Festa laica ou religiosa?
Uma das
principais questões levantadas hoje em dia sobre a festa junina nas escolas é
sobre o seu caráter religioso. Não raro, algumas famílias católicas não
permitem que seus filhos participem das festividades justamente por serem
consideradas homenagens a Santo Antônio, São João e São Pedro.
Para a
pedagoga Tânia Finkelmann Landau, é possível celebrar a festa junina sem ferir
os preceitos de um ensino laico e trazendo famílias de diferentes tradições
religiosas para a celebração.
"A
festa junina é uma celebração da cultura popular brasileira. Ela tem sim um
aspecto marcado pela religiosidade, mas podemos explorar outros elementos como
a dança e o cancioneiro. Mesmo a parte religiosa pode ser abordada dentro da
escola como uma questão do respeito à diversidade", afirma.
Segundo a
professora Betania Libanio Dantas de Araujo, é possível apreciar a arte de
Michelangelo e Botticelli, intimamente ligados à religião, mesmo não sendo
cristão. O mesmo princípio vale para a festa junina.
"Existem
escolas em que todos querem participar, inclusive estudantes de diversas
religiões. O importante é que o estudante não seja impedido de conhecer a sua
cultura e poder simbolizar. O conhecimento da cultura não pode ser negado à
todos e quanto às festas, os estudantes devem ter liberdade de participar ou
não participar por escolha pessoal.
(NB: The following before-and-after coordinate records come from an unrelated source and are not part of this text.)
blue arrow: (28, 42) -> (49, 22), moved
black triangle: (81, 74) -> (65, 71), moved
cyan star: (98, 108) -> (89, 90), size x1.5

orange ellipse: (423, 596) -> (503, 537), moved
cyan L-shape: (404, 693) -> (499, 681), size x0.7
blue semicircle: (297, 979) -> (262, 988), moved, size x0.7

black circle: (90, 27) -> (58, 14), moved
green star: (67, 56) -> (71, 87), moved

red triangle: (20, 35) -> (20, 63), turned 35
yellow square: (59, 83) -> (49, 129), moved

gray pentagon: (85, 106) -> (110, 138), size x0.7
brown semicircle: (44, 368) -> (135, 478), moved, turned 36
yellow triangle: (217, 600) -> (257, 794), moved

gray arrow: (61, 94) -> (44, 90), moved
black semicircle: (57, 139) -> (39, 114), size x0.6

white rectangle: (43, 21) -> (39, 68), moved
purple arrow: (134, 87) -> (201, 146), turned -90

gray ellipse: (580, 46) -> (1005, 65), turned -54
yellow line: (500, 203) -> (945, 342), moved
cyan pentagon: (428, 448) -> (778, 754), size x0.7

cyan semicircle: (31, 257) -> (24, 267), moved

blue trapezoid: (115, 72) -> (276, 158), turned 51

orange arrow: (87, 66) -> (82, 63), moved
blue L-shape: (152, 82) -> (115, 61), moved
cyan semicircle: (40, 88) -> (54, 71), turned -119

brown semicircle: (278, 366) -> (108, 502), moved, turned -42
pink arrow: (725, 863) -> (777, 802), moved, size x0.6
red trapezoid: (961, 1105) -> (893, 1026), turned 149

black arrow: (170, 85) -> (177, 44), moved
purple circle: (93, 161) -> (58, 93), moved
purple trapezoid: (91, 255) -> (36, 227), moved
A escola pode pensar em diversas ações que
possam privilegiar a confraternização e as ações coletivas pouco fomentadas na
cidade", diz.
Na visão
do professor Jadir de Morais Pessoa, é possível suprimir da festa junina a
parte da religiosidade e celebrar a parte folclórica não-religiosa.
"Com
esses componentes [não-religiosos], não faz nenhum sentido as famílias de
outros credos impedirem seus filhos de participarem da festa junina da escola.
Esse impedimento equivaleria a impedir que seus filhos sejam brasileiros. É uma
questão de a escola deixar claro que seu projeto pedagógico objetiva formar o
jovem conhecedor da cultura popular brasileira e que isso não tem,
necessariamente, uma distinção confessional", afirma.